Penyanyi menempatkan pasien di atas lukisan, menyentuh kaki, tangan, lutut, bahu, dada, punggung, dan kepala sosok dewa dan kemudian bagian-bagian pasien yang bersangkutan, sehingga melakukan apa yang pada dasarnya merupakan identifikasi tubuh manusia dan tubuh. Ilahi. Ini adalah klimaks dari nyanyian tersebut: seluruh proses penyembuhan dapat disamakan, kata Reichard, dengan osmosis spiritual di mana penyakit dalam diri manusia dan kekuatan dewa menembus selaput upacara di kedua arah, yang pertama dinetralkan oleh proses penyembuhan. yang terakhir. Penyakit merembes melalui keringat, muntahan, dan ritual penyucian lainnya; kesehatan merembes ke dalam saat pasien Navaho menyentuh, melalui medium penyanyi, lukisan pasir suci.
 Jelasnya, simbolisme nyanyian berfokus pada masalah penderitaan manusia dan berupaya untuk mengatasinya dengan menempatkannya dalam konteks yang bermakna, menyediakan cara tindakan yang melaluinya penderitaan tersebut dapat diungkapkan, diungkapkan dengan dipahami, dan dipahami, dan ditahan. Efek bertahan hidup dari penyakit ini (dan karena penyakit yang paling umum adalah tuberkulosis, dalam banyak kasus penyakit ini hanya bersifat bertahan), pada akhirnya bergantung pada kemampuan penyakit tersebut untuk memberikan orang yang terserang kosa kata yang dapat digunakan untuk memahami sifat penderitaannya dan menghubungkannya dengan penyakit tersebut ke dunia yang lebih luas. Seperti Kalvari, pembacaan kemunculan Buddha dari istana ayahnya, atau pertunjukan Oedipus Tyrannosdalam tradisi agama lain, sebuah nyanyian terutama berkaitan dengan penyajian gambaran spesifik dan konkrit tentang penderitaan yang benar-benar manusiawi, dan sangat dapat ditanggung, cukup kuat untuk menahan tantangan ketidakbermaknaan emosional yang ditimbulkan oleh adanya rasa sakit yang hebat dan tidak dapat dihilangkan.

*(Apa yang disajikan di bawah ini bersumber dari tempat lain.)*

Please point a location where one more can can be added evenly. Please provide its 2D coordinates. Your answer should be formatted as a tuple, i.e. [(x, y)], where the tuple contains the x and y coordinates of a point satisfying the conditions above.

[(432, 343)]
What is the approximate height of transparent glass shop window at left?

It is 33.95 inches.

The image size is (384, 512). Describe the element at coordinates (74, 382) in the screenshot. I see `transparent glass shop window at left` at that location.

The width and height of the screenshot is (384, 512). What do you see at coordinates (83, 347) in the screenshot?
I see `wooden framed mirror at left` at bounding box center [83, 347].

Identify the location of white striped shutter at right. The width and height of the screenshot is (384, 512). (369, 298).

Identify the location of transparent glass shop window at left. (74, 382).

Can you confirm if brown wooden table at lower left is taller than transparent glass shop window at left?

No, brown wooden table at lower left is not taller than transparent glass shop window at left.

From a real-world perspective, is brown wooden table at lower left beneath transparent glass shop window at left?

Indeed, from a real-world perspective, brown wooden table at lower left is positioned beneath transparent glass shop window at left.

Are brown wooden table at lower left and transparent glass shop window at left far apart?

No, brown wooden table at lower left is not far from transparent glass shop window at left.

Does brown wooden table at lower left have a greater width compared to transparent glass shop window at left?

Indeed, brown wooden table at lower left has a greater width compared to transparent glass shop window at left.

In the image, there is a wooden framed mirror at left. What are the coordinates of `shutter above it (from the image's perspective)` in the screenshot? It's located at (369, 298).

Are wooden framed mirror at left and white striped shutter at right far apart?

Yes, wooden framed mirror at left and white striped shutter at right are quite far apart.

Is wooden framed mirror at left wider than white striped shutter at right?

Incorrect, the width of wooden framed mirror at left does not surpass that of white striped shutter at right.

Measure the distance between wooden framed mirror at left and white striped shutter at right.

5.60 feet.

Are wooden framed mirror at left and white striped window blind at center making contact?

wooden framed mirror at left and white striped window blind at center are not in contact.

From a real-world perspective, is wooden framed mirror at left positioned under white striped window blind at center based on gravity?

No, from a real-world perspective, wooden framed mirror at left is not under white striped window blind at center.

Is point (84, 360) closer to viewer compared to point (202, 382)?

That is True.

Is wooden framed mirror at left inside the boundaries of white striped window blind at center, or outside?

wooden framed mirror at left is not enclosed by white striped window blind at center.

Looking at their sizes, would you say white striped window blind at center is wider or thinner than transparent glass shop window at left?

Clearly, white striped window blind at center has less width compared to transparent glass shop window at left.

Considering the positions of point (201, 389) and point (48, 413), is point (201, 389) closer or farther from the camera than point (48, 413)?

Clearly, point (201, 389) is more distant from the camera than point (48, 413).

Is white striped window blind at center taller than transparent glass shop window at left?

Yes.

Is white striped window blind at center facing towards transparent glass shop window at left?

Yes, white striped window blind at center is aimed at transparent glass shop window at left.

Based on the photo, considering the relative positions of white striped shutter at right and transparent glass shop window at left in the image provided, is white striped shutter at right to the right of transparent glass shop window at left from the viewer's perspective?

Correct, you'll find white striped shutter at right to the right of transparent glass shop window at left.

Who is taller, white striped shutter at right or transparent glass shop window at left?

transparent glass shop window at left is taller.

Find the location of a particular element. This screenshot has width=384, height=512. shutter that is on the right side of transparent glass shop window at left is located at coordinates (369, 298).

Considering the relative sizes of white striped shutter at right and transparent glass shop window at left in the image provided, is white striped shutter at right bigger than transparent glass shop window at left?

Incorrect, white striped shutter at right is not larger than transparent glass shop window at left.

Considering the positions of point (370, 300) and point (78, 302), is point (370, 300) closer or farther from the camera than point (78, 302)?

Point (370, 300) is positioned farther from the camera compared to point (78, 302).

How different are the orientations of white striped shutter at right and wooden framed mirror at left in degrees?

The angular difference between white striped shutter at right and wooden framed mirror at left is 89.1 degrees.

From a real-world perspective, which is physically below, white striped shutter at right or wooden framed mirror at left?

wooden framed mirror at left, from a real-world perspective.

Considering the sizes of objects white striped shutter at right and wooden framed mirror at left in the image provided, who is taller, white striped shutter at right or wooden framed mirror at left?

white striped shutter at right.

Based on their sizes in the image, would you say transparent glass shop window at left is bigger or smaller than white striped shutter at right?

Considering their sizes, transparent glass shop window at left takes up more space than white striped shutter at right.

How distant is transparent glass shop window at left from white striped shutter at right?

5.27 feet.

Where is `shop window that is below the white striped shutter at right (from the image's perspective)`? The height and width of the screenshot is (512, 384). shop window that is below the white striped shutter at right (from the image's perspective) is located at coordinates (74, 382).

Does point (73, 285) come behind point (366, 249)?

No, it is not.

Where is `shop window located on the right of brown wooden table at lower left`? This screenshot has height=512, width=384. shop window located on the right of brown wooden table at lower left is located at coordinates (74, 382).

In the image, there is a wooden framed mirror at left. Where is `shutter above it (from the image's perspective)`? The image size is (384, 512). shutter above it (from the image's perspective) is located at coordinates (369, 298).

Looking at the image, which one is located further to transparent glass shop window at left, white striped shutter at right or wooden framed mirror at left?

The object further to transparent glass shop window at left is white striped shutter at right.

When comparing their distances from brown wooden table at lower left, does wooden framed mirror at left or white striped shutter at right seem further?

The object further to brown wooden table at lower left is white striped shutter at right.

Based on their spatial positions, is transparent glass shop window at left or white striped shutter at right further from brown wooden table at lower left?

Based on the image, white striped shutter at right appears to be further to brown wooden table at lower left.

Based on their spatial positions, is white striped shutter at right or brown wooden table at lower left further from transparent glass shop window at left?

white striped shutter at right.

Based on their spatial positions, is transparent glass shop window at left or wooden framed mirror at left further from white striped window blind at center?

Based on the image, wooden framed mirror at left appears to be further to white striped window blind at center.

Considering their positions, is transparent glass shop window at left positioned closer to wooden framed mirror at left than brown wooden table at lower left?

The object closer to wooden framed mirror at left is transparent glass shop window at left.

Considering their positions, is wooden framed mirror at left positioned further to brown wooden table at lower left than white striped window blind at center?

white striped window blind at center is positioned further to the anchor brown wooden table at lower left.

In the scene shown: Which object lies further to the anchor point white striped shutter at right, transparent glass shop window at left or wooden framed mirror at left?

Masalah penderitaan dapat dengan mudah masuk ke dalam masalah kejahatan, karena jika penderitaan cukup parah, biasanya, meskipun tidak selalu, tampaknya secara moral  tidak selayaknya diterima, setidaknya bagi penderitanya. Namun keduanya bukanlah hal yang persis sama sebuah fakta yang menurut saya Weber, terlalu dipengaruhi oleh bias-bias tradisi monoteistik yang mana, karena berbagai aspek pengalaman manusia harus dipahami berasal dari satu sumber sukarela, penderitaan manusia mencerminkan secara langsung kebaikan Allah, namun tidak sepenuhnya mengakui dilema teodisi Kristen ke arah Timur dalam generalisasinya. Karena jika masalah penderitaan berkaitan dengan ancaman terhadap kemampuan kita untuk menempatkan pasukan emosi kita yang tidak disiplin ke dalam semacam tatanan prajurit, maka masalah kejahatan berkaitan dengan ancaman terhadap kemampuan kita untuk membuat penilaian moral yang masuk akal.
Apa yang terlibat dalam masalah kejahatan bukanlah kecukupan sumber daya simbolik kita untuk mengatur kehidupan afektif kita, namun kecukupan sumber daya tersebut untuk menyediakan serangkaian kriteria etika yang bisa diterapkan, panduan normatif untuk mengatur tindakan kita. Kekesalan di sini adalah kesenjangan antara hal-hal sebagaimana adanya dan sebagaimana seharusnya jika konsepsi kita tentang benar dan salah masuk akal, kesenjangan antara apa yang kita anggap pantas diterima oleh berbagai individu dan apa yang kita lihat mereka dapatkan sebuah fenomena yang terangkum dalam syair yang mendalam itu:
Hujan turun bagi orang yang adil dan orang yang tidak adil ; Namun terutama pada pihak yang adil, karena pihak yang tidak adil mempunyai payung bagi pihak yang adil.